Below are records; reproduce exactly the lines from the one containing "地址: https://t.co/ez1rna674D" through the end, both included, and only those.

Records from a data source -
# # # # #
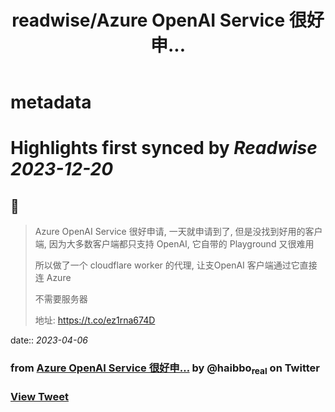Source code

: :PROPERTIES:
:title: readwise/Azure OpenAI Service 很好申...
:END:


* metadata
:PROPERTIES:
:author: [[haibbo_real on Twitter]]
:full-title: "Azure OpenAI Service 很好申..."
:category: [[tweets]]
:url: https://twitter.com/haibbo_real/status/1643416592129343488
:image-url: https://pbs.twimg.com/profile_images/1635266817169174529/arwsO2Vq.jpg
:END:

* Highlights first synced by [[Readwise]] [[2023-12-20]]
** 📌
#+BEGIN_QUOTE
Azure OpenAI Service 很好申请, 一天就申请到了, 但是没找到好用的客户端, 因为大多数客户端都只支持 OpenAI, 它自带的 Playground 又很难用

所以做了一个 cloudflare worker 的代理, 让支OpenAI 客户端通过它直接连 Azure

不需要服务器

地址: https://t.co/ez1rna674D 
#+END_QUOTE
    date:: [[2023-04-06]]
*** from _Azure OpenAI Service 很好申..._ by @haibbo_real on Twitter
*** [[https://twitter.com/haibbo_real/status/1643416592129343488][View Tweet]]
# # # # #
OUTPUT OF THE EXERCISE -
地址: https://t.co/ez1rna674D 
#+END_QUOTE
    date:: [[2023-04-06]]
*** from _Azure OpenAI Service 很好申..._ by @haibbo_real on Twitter
*** [[https://twitter.com/haibbo_real/status/1643416592129343488][View Tweet]]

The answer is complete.